Supplied passage
* * * * * * *

BETTER FINANCE letter to Slovenian Minister of Finance ZTFI 30 Oct 2018 Page 2

This week, the European Federation of Investors and Financial Services Users (Better Finance) has sent the Minister of Finance, Mr. Andrej Bertoncelj, a letter containing warnings as to specific articles of the bill of the Financial Instruments Market Act (ZTFI-1), which was drafted by the Ministry together with the Securities Market Agency (ATVP), and is being read in the National Assembly under urgent procedure.


In the letter, President of Better Finance, Ms. Jella Benner-Heinacher, and Managing Director of Better Finance, Mr. Guillaume Prache, note that it has been already the second time in less than two years that investors and minority shareholders are given limited options to mitigate costs incurred by the financial intermediaries. In so doing, they particularly put stress on the attempts to discontinue the "Share SUPPORT" at the VZMD, and on the unique costs, which are charged by the financial intermediaries in Slovenia for dividend payouts. The letter by Better Finance is to a great extent in line with the recent VZMD's warnings, as well as the  official response by the prominent VZMD's associates.

* * * * * * *

Entries supplied
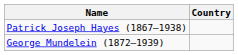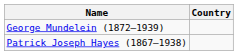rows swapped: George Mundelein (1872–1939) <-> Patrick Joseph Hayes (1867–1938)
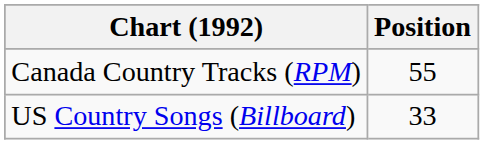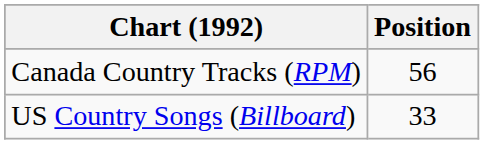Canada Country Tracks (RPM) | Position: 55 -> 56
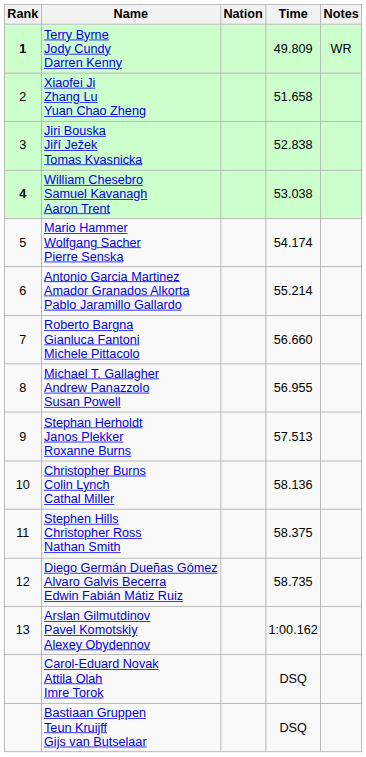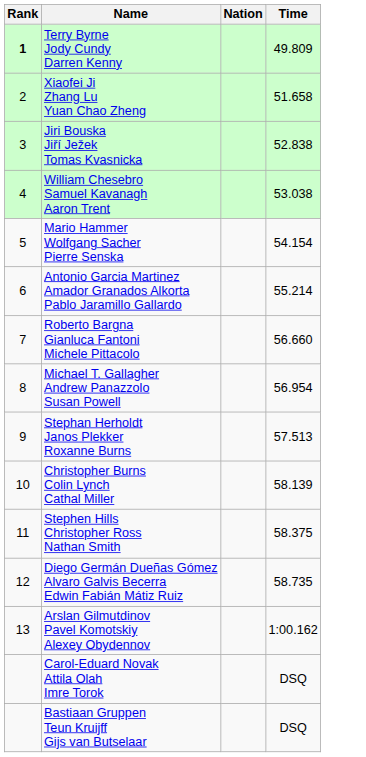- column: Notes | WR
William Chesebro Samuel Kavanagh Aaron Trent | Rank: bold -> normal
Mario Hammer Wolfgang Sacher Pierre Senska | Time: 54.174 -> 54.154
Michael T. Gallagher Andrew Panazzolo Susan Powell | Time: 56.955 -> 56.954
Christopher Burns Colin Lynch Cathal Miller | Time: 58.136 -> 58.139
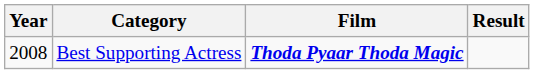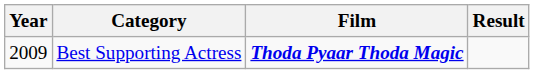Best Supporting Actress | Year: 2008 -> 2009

* * * * * * *

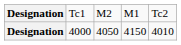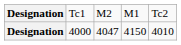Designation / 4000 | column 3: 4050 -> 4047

* * * * * * *

Task A
Name every person the Better Finance passage identifies by name.
Task B
Reproduce everything in the Better Finance passage from "This week, the" down to "under urgent procedure.".

Exercise response A
Andrej Bertoncelj, Jella Benner-Heinacher, Guillaume Prache

Exercise response B
This week, the European Federation of Investors and Financial Services Users (Better Finance) has sent the Minister of Finance, Mr. Andrej Bertoncelj, a letter containing warnings as to specific articles of the bill of the Financial Instruments Market Act (ZTFI-1), which was drafted by the Ministry together with the Securities Market Agency (ATVP), and is being read in the National Assembly under urgent procedure.